Ferguson Andrew L
Department of Materials Science and Engineering, University of Illinois at Urbana-Champaign, 1304 West Green Street, Urbana, IL 61801, United States of America. Department of Chemical and Biomolecular Engineering, University of Illinois at Urbana-Champaign, 600 South Mathews Avenue, Urbana, IL 61801, United States of America. Department of Physics, University of Illinois at Urbana-Champaign, 1110 West Green Street, Urbana, IL 61801, United States of America. Frederick Seitz Materials Research Laboratory, University of Illinois at Urbana-Champaign, Urbana, IL 61801, United States of America. Beckman Institute for Advanced Science and Technology, University of Illinois at Urbana-Champaign, Urbana, IL 61801, United States of America.
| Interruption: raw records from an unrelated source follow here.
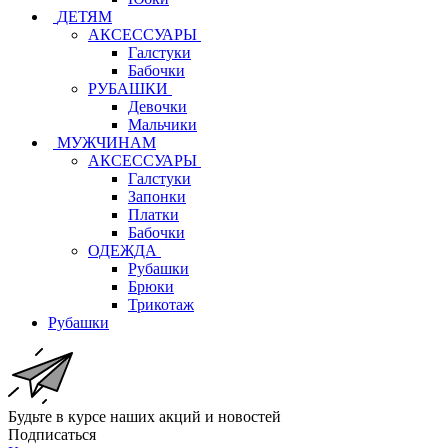
ДЕТЯМ
АКСЕССУАРЫ
Галстуки
Бабочки
РУБАШКИ
Девочки
Мальчики
МУЖЧИНАМ
АКСЕССУАРЫ
Галстуки
Запонки
Платки
Бабочки
ОДЕЖДА
Рубашки
Брюки
Трикотаж
Рубашки
Будьте в курсе наших акций и новостей
Подписаться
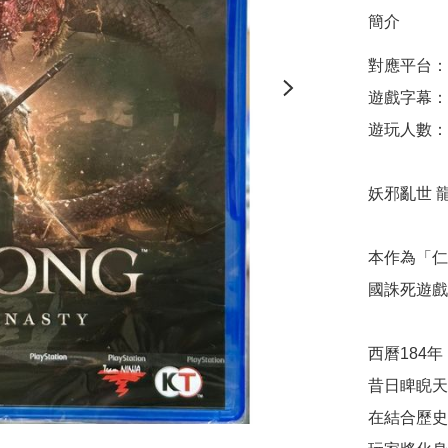
簡介
對應平台：Pla
遊戲字幕：
遊玩人數：1
妖邪亂世 龍
本作為「仁
國誅死遊戲
西曆184
昔日睥睨天
在結合歷史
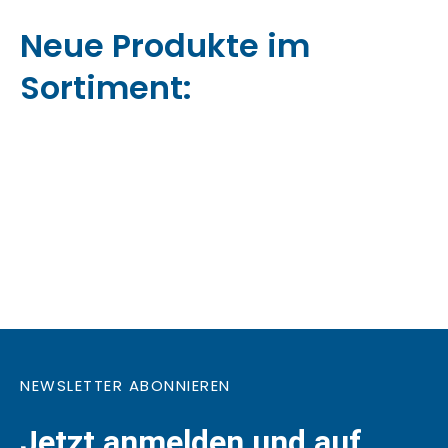
Neue Produkte im
Sortiment:
NEWSLETTER ABONNIEREN
Jetzt anmelden und auf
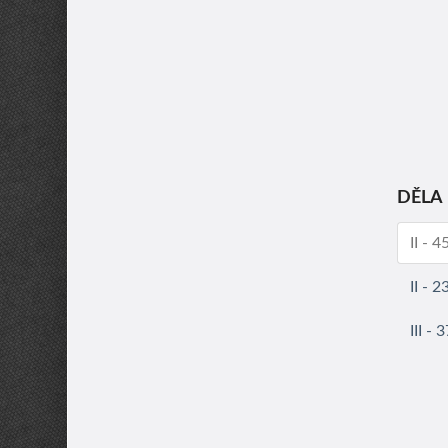
DĚLA
II - 
II - 
III -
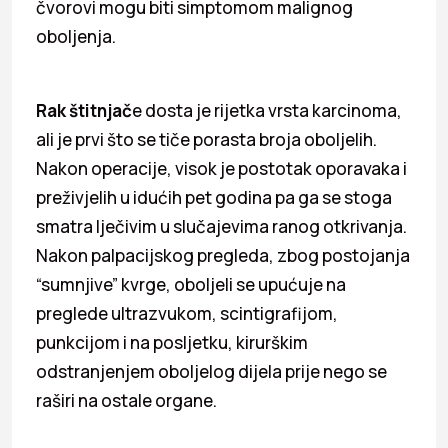
čvorovi mogu biti simptomom malignog
oboljenja.
Rak štitnjač
e dosta je rijetka vrsta karcinoma,
ali je prvi što se tiče porasta broja oboljelih.
Nakon operacije, visok je postotak
oporavaka i
preživjelih u idućih pet godina pa ga se stoga
smatra lječivim u slučajevima ranog otkrivanja.
Nakon palpacijskog pregleda, zbog postojanja
“sumnjive” kvrge, oboljeli se upućuje na
preglede ultrazvukom, scintigrafijom,
punkcijom i na posljetku, kirurškim
odstranjenjem oboljelog dijela prije nego se
raširi na ostale organe.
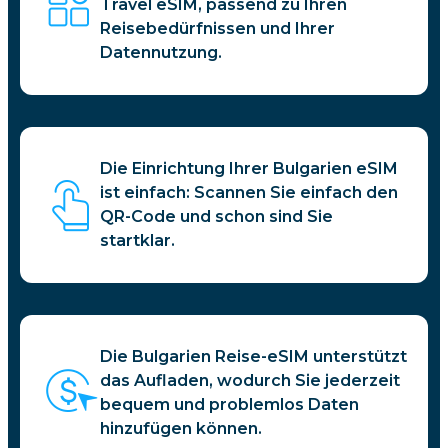
Travel eSIM, passend zu Ihren
Reisebedürfnissen und Ihrer
Datennutzung.
Die Einrichtung Ihrer Bulgarien eSIM
ist einfach: Scannen Sie einfach den
QR-Code und schon sind Sie
startklar.
Die Bulgarien Reise-eSIM unterstützt
das Aufladen, wodurch Sie jederzeit
bequem und problemlos Daten
hinzufügen können.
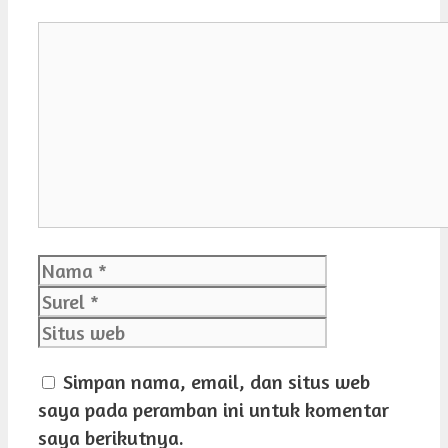
Komentar
Nama
Surel
Situs
web
Simpan nama, email, dan situs web
saya pada peramban ini untuk komentar
saya berikutnya.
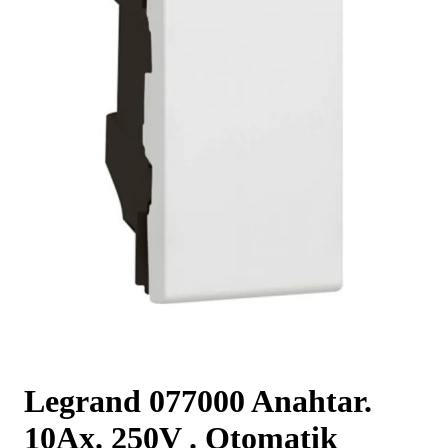
Legrand 077000 Anahtar.
10Ax. 250V . Otomatik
J Phys Condens Matter. 2018 Jan 31;30(4):043002. doi: 10.1088/1361-648X/aa98bd.
In many branches of materials science it is now routine to generate data sets of such large size and dimensionality that conventional methods of analysis fail. Paradigms and tools from data science and machine learning can provide scalable approaches to identify and extract trends and patterns within voluminous data sets, perform guided traversals of high-dimensional phase spaces, and furnish data-driven strategies for inverse materials design. This topical review provides an accessible introduction to machine learning tools in the context of soft and biological materials by 'de-jargonizing' data science terminology, presenting a taxonomy of machine learning techniques, and surveying the mathematical underpinnings and software implementations of popular tools, including principal component analysis, independent component analysis, diffusion maps, support vector machines, and relative entropy. We present illustrative examples of machine learning applications in soft matter, including inverse design of self-assembling materials, nonlinear learning of protein folding landscapes, high-throughput antimicrobial peptide design, and data-driven materials design engines. We close with an outlook on the challenges and opportunities for the field.
在材料科学的许多分支中,如今生成如此大尺寸和维度的数据集已成为常规操作,以至于传统分析方法失效。数据科学和机器学习的范式与工具能够提供可扩展的方法,以识别和提取大量数据集中的趋势与模式,在高维相空间中进行有指导的遍历,并为逆材料设计提供数据驱动的策略。本专题综述通过消除数据科学术语的行话、呈现机器学习技术的分类法以及概述包括主成分分析、独立成分分析、扩散映射、支持向量机和相对熵在内的常用工具的数学基础和软件实现,对软材料和生物材料领域中的机器学习工具进行了通俗易懂的介绍。我们展示了机器学习在软物质中的应用示例,包括自组装材料的逆设计、蛋白质折叠景观的非线性学习、高通量抗菌肽设计以及数据驱动的材料设计引擎。我们以对该领域的挑战与机遇的展望作为结尾。